(Excerpted records Opens)

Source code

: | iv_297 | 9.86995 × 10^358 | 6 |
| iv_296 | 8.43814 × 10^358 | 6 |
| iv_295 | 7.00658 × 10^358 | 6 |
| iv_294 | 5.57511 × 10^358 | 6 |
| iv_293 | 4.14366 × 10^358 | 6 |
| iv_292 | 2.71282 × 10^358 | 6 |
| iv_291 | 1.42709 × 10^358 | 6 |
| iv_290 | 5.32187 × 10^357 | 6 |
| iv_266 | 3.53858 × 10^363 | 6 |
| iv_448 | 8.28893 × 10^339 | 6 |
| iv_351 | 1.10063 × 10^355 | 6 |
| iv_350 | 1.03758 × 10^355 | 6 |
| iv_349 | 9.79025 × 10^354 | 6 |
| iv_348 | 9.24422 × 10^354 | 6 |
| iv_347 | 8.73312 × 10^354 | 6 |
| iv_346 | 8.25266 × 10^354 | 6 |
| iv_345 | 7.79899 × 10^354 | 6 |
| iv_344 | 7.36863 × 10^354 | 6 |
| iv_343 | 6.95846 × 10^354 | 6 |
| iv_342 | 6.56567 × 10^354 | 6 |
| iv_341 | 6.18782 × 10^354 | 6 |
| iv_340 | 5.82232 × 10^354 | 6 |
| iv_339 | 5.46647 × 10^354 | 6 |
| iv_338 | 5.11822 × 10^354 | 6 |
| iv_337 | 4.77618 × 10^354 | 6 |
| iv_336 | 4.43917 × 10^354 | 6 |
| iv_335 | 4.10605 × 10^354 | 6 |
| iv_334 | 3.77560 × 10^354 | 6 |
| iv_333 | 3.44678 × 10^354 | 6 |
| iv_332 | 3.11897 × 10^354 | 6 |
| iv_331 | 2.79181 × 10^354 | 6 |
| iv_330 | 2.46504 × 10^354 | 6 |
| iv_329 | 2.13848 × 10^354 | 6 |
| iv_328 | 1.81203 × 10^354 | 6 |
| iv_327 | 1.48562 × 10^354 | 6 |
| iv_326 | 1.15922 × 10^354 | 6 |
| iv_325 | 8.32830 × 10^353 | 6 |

(Excerpted records Closes)

◆ Assignment ◆
Can you render the records above as a numbered list, dropping any blank lines?

◆ Output of the exercise ◆
1. Source code
2. : | iv_297 | 9.86995 × 10^358 | 6 |
3. | iv_296 | 8.43814 × 10^358 | 6 |
4. | iv_295 | 7.00658 × 10^358 | 6 |
5. | iv_294 | 5.57511 × 10^358 | 6 |
6. | iv_293 | 4.14366 × 10^358 | 6 |
7. | iv_292 | 2.71282 × 10^358 | 6 |
8. | iv_291 | 1.42709 × 10^358 | 6 |
9. | iv_290 | 5.32187 × 10^357 | 6 |
10. | iv_266 | 3.53858 × 10^363 | 6 |
11. | iv_448 | 8.28893 × 10^339 | 6 |
12. | iv_351 | 1.10063 × 10^355 | 6 |
13. | iv_350 | 1.03758 × 10^355 | 6 |
14. | iv_349 | 9.79025 × 10^354 | 6 |
15. | iv_348 | 9.24422 × 10^354 | 6 |
16. | iv_347 | 8.73312 × 10^354 | 6 |
17. | iv_346 | 8.25266 × 10^354 | 6 |
18. | iv_345 | 7.79899 × 10^354 | 6 |
19. | iv_344 | 7.36863 × 10^354 | 6 |
20. | iv_343 | 6.95846 × 10^354 | 6 |
21. | iv_342 | 6.56567 × 10^354 | 6 |
22. | iv_341 | 6.18782 × 10^354 | 6 |
23. | iv_340 | 5.82232 × 10^354 | 6 |
24. | iv_339 | 5.46647 × 10^354 | 6 |
25. | iv_338 | 5.11822 × 10^354 | 6 |
26. | iv_337 | 4.77618 × 10^354 | 6 |
27. | iv_336 | 4.43917 × 10^354 | 6 |
28. | iv_335 | 4.10605 × 10^354 | 6 |
29. | iv_334 | 3.77560 × 10^354 | 6 |
30. | iv_333 | 3.44678 × 10^354 | 6 |
31. | iv_332 | 3.11897 × 10^354 | 6 |
32. | iv_331 | 2.79181 × 10^354 | 6 |
33. | iv_330 | 2.46504 × 10^354 | 6 |
34. | iv_329 | 2.13848 × 10^354 | 6 |
35. | iv_328 | 1.81203 × 10^354 | 6 |
36. | iv_327 | 1.48562 × 10^354 | 6 |
37. | iv_326 | 1.15922 × 10^354 | 6 |
38. | iv_325 | 8.32830 × 10^353 | 6 |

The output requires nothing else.